The first stage of the Eucharist is the tabernacle, its first excess of love His permanent presence, day and night, in times of profanation as well as adoration. It would seem then, eucharistic souls, that our first response ought to be perpetual adoration. Oh, what happiness, to live always before the tabernacle! What happiness, if the demands of life in this miserable world never tore us away from that blessed spot!
A word that ought to cover many a Catholic with shame and confusion once came from the lips of a person raised in Protestant tenets and surroundings: "If I believed in the real presence of Jesus in the Eucharist, I should spend all my life before a tabernacle, and no power could tear me away from it."
Does this not suffice to put to shame our little generosity in visiting Jesus in the Blessed Sacrament?
Let us pay Him a visit every day, even when only a short one is possible, particularly if it is our happiness to live with Him under the same roof. Let us not pass by a church where He is kept in the tabernacle, without entering at least for a moment, or without making at least a spiritual visit.

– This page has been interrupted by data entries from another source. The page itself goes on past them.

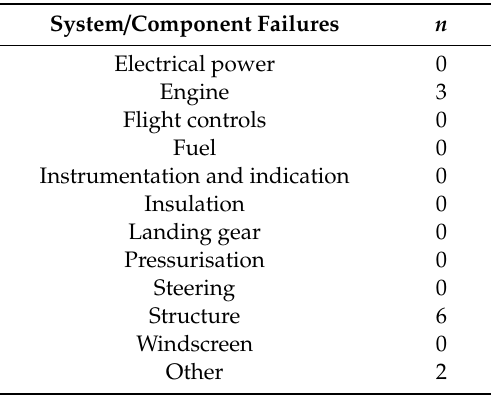
Table 7. Level 2 System / Component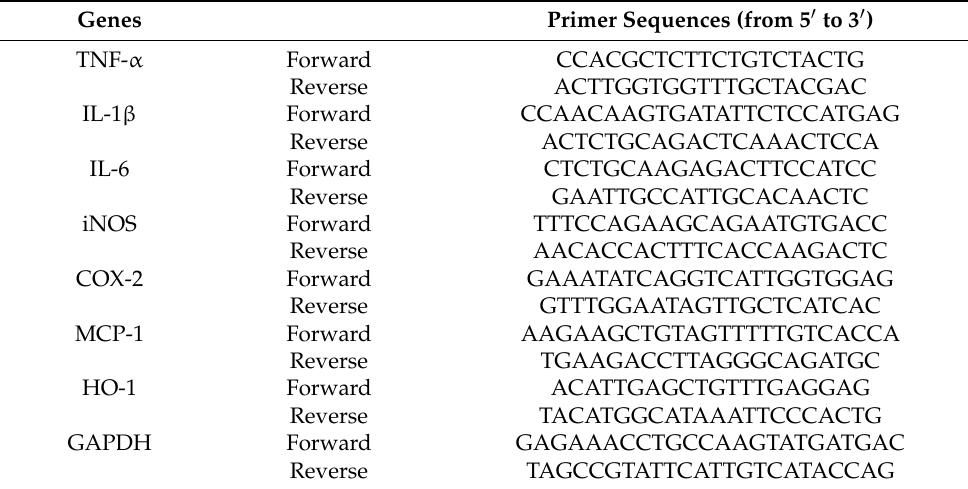
Table 4. Primer sequences used in RT-qPCR. Genes Primer Sequences (from 5 (cid:48) to 3 (cid:48)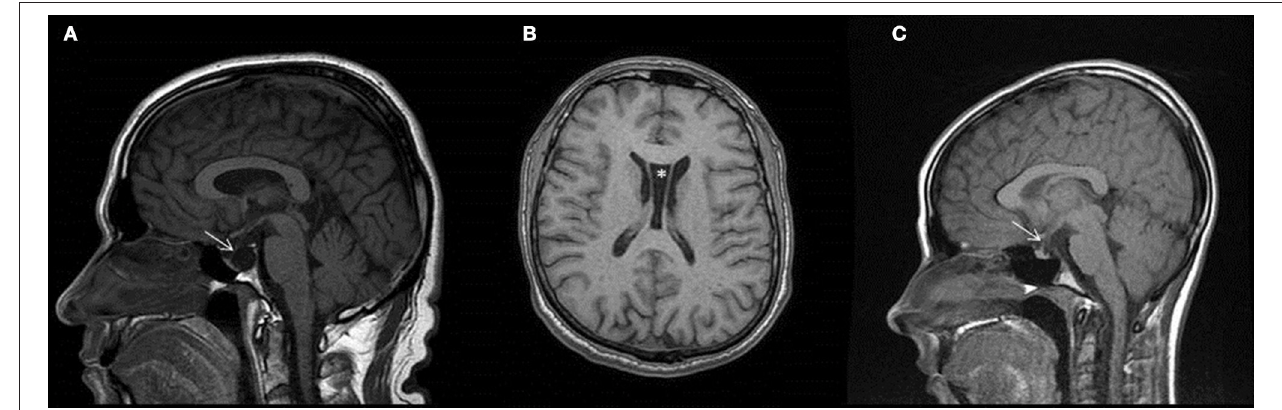
FIGURE 2 | Brain MR images of the examined patients. T1 weighted images of Patient II/2 (A,B) , and of Patient III/1 (C) . Image (A) and (C) demonstrate empty sella on sagittal images. Infundibulum sign is identifiable (arrows), thus proving empty sella vs. cystic mass of pituitary.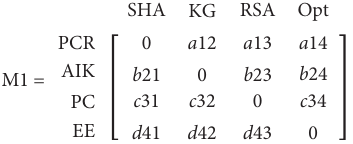
Figure 3: Mathematical analysis with respect to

We can multiply spiritual visits at any time, amid our daily occupations and when we awake at night - a practice which growing love will more and more cogently urge upon us. Because after all, who can enchain love? Who can resist the heart? Who can separate what love has joined? Who can prevent, what obstacle can impede our hearts from living in perpetual adoration at the feet of Jesus in the Blessed Sacrament?
"Where thy treasure is," said Jesus, "there they heart also will be." If the Holy Eucharist is our treasure, our heart will live in the tabernacle.